# Mayhem in Mobile Ala Sept 21



## TeamGPT88 (Aug 25, 2002)

MAYHEM IN MOBILE!!! 
SUNDAY, SUNDAY, SUNDAY... September 21, 2003... It’s going to be MAYHEM!!! The PARA R/C Mayhem in Mobile trophy race is just around the corner. Hobbytown USA, Mobile, AL is going to be the place for R/C racing madness! If you didn’t catch the story on the Channel 5 news a few weeks ago, just follow the smell of nitro and burning foam to the corner of Airport and Schillinger, because there’s going to be some insane racing action. C’mon in, c’mon over! You can’t win if you don’t stop on by! 

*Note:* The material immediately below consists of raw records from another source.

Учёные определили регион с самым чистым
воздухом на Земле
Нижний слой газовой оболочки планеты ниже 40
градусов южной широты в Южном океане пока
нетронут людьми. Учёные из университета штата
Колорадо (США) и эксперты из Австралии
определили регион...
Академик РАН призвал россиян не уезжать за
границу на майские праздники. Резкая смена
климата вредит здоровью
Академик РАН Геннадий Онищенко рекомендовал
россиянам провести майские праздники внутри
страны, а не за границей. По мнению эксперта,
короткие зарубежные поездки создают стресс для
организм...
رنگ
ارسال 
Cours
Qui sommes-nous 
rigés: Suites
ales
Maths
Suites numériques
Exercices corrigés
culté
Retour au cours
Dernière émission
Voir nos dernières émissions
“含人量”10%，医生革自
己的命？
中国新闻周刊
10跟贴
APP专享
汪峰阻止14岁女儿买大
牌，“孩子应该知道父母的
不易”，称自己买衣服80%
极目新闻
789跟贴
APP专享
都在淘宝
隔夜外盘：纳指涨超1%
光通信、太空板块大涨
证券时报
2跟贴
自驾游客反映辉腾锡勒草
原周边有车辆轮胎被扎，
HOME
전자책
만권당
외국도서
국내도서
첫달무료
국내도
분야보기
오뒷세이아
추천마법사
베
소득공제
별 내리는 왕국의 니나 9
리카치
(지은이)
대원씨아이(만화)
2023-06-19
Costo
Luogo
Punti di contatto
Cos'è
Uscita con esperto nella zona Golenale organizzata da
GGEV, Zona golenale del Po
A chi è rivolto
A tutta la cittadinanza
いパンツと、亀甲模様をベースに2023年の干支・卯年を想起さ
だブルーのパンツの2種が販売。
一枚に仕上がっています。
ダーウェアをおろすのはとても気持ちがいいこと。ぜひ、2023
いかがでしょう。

We will be handing out trophies for Nitro Touring, Electric Touring, and Legends classes. As always, other on-road classes will be included according to racer turn out. On that note, all you guys with 1/10’th 235’s or 1/8'th scales, bring em’ out! We’ve had a smattering of these cars the past few races, so lets get them all together for this race and swap some paint! 

As far as the racing action is concerned, the track set-up will begin at 8:30 a.m. and sign up will start at 11:30. The races will begin at 1:30. We will run 3 qualifiers and a main for each class. The Nitro and Electric classes will run 5 minute races (heats and main) and the Legends class will be 4 minute races. 

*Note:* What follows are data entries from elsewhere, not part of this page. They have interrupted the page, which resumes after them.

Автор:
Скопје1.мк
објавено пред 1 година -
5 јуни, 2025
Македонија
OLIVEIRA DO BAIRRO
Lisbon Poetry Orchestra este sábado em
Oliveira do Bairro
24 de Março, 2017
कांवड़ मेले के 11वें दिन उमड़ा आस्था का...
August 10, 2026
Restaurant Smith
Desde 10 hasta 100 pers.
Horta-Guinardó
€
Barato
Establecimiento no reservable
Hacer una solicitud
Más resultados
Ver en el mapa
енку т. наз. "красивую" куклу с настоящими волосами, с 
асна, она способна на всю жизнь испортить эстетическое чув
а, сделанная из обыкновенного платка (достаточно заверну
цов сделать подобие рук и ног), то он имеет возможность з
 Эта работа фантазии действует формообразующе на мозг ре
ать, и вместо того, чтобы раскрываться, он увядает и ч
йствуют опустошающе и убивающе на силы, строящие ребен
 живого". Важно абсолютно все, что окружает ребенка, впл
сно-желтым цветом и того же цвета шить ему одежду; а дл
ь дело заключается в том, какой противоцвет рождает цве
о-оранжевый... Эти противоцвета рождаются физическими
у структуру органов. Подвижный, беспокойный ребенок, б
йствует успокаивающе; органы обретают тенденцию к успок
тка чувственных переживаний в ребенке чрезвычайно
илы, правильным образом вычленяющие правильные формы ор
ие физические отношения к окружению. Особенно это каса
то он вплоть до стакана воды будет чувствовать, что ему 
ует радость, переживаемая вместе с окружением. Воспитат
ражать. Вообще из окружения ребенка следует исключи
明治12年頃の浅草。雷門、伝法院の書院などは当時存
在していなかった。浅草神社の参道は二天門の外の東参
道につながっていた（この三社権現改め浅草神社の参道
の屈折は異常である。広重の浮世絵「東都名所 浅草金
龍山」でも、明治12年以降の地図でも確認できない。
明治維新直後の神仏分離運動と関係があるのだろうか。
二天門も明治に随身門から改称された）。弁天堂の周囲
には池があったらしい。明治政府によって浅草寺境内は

So, if you think you got the stuff, bring it! We’re looking forward to an excellent turn out so be sure not to miss this one. As always, if the weather looks questionable on race day, check the Forums on this website the morning of the race. The club Prez will make a decision early (usually by 6:30 a.m.) and we will reschedule if necessary. 

http://www.pararc.org/


----------



## TeamGPT88 (Aug 25, 2002)

*Mobile Race Site Directions*

MOBILE RACE SITE DIRECTIONS
From I-10 – Take the I-65 exit and head north. Take the Airport Blvd exit and head west. Follow Airport Blvd for about 6 miles, until you come to Schillinger Rd. The HobbyTown USA is located in the shopping center on the northwest corner of the Airport Blvd and Schillinger Rd intersection.


----------



## TeamGPT88 (Aug 25, 2002)

Only 2 weeks until race time.........


----------



## TeamGPT88 (Aug 25, 2002)

Only a week left................... :thumbsup:


----------



## x Racer x (Jan 2, 2003)

I cant get off of work until 8ish Sunday morning, is there a way i can send you my sign up info in advance (frequency, class, personal transponder #) so i wont miss sign up like i did last time? I probably cant get there until 12 at best, but i wanna be sure i dont make it hard on youse guys at the last minute! Let me know...  
- Dave


----------



## TeamGPT88 (Aug 25, 2002)

Dave just give me your info and I'll turn it in when I sign up. :thumbsup: 
Eddie


----------



## x Racer x (Jan 2, 2003)

Eddie, thanx man, i ended up working too late to come. Was it rained out perchance? I got three days off this coming weekend! Let me know...
- Dave


----------



## TeamGPT88 (Aug 25, 2002)

Dave, we ran only a couple nitro heats. The rain came a couple times but they were able to dry off the track. However the Jlap program went down so the race was canceled and it will be run next Sunday Sept 27th. Race time starts at 12:00 and there will be 3 heats and a main.


----------



## x Racer x (Jan 2, 2003)

YES! All i have to do is an anti-rain dance... and i can run with you guys on the 27th!! Keep me posted!
- Dave


----------



## dog433 (Jun 26, 2002)

is ya ever coming back to mobile to run on road any more


----------